* [Extrait choisi]:
Ce blog se met en congés et reprendra le lundi 11 septembre.
En attendant la rentrée, et pour ce dernier article de la saison, je propose à celles et ceux dont le neurone n’est pas encore endormi par la chaleur étouffante, un nouvel atelier d’écriture dont je rappelle les règles très simples : il s’agit d’écrire un texte à partir de dix mots imposés.
Vous pouvez donner à ce texte la forme et la longueur que vous voulez. Vous pouvez même vous imposer des contraintes supplémentaires : écrire en vers (et contre tout), mettre les mots dans l’ordre, …
Il n’y a rien à gagner … à part un bisou pour les filles qui passeraient pendant l’été à la maison (et encore, c’est plutôt moi qui y gagnerais dans ce cas-là).
Pour choisir ces dix mots (presque) au hasard, j’ai pris le dernier livre que j’ai aimé (« les ruines du ciel » de Christian Bobin, éd. Folio) et j’ai choisi à chaque fois un mot dans la première phrase des pages 11, 21, 31, 41, 51 …
abbesse – endormie – chapitre – marbre – pestilence – vitraux – écoliers – nonchalance – lecture – gamine.
Vous avez tout l’été pour bosser le sujet et continuer les discussions sur les autres articles.
Bon été à tous les fidèles de ce blog !
Dans l’ordre et en une seule phrase
Une abbesse endormie sur son chapitre restait de marbre face à la pestilence ambiante au milieu des vitraux de l’église qui avaient été réalisés par des écoliers habituellement réputés pour leur nonchalance au travail et pour leur aptitude à la lecture dépassant à peine celle d’une gamine.
Je crois que j’ai choisi des mots trop faciles ! :whistle:
Pas forcément !
C’est peut-être aussi que Sylvaine est très forte
En ce qui me concerne, il faudra attendre un peu mon (mes) textes (s).
Cela fera de quoi m’occuper à l’aéroport quand notre avion ne pourra pas décoller à cause des mauvaises conditions climatiques (on nous a prévenu, cela arrive souvent au Groenland !
Chemins croisés
Quoi de plus naturel qu’une abbesse au couvent ?
Elle y reste toujours, entourée de vitraux ;
Parfois tourmentée par des échos sépulcraux,
L’endormie n’y entend plus guère que le vent.
Le silence y règne en maître et, comme le marbre,
Figée, quasi morte, avec presque nonchalance,
Elle oublie le temps et sa propre pestilence :
La vie des reclus se déroule ainsi, macabre.
Ils n’entendent pas les jolis bruits de la vie
Les écoliers qui de l’école sortent ravis
Libérés de la lecture et de leurs pupitres
Plein d’envie, gamin ou gamine, le cœur à l’âme,
Ignore derrière le mur une vieille femme,
On a oublié sa vie, sa voix au chapitre.
Avec Yves, ça fait deux poètes sur ce blog !
Lors de ma lecture du roman de l’été, j’ai trouvé au chapitre trois une belle histoire que gamine, j’aurais pu vivre.
Loin de la pestilence des affaires de pédophilie qui émane de l’enseignement religieux en France et à l’étranger, c’est une belle histoire d’écoliers que l’on peut se remémorer avec plaisir tout au long de sa vie comme gravée dans le marbre de notre mémoire.

* [Objectifs]:
1. Répondez brièvement à ces questions sur l'extrait choisi.
(a) À quelle date le blog reprendra-t-il ?
(b) De quel livre les dix mots imposés ont-ils été tirés ?
(c) Quel titre porte le poème composé avec ces dix mots ?
2. Relevez, dans l'extrait choisi, tous les numéros de pages indiqués pour le choix des dix mots.

* [Contenu des données]:
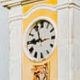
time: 8:56
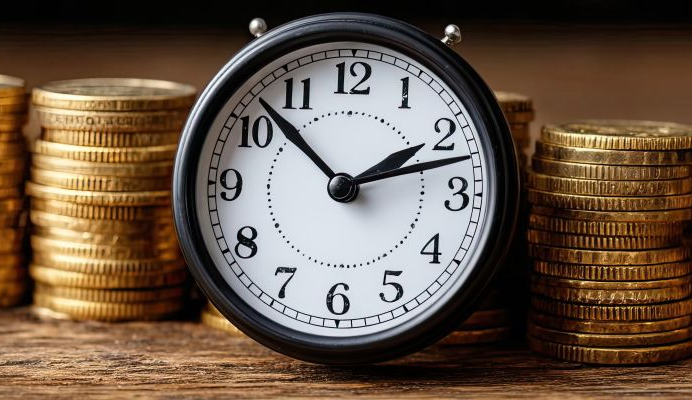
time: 1:52
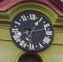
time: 1:13
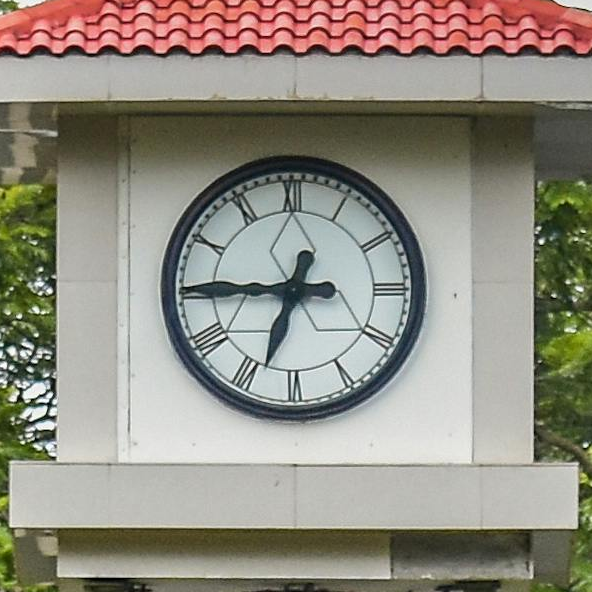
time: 6:45
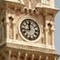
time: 11:42
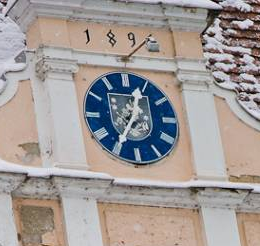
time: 12:35
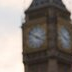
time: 3:51
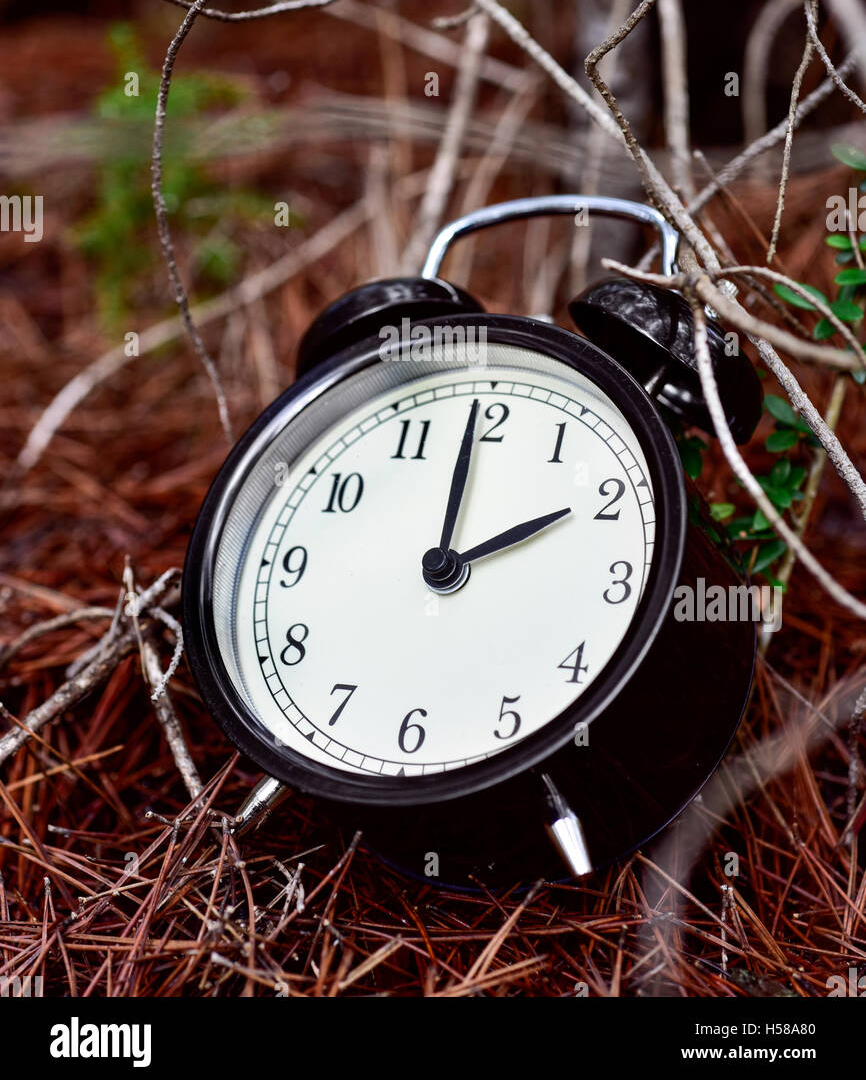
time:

* [Corrigés]:
1.
(a) Le lundi 11 septembre.
(b) De « les ruines du ciel » de Christian Bobin, aux éditions Folio.
(c) « Chemins croisés ».

2. 11, 21, 31, 41, 51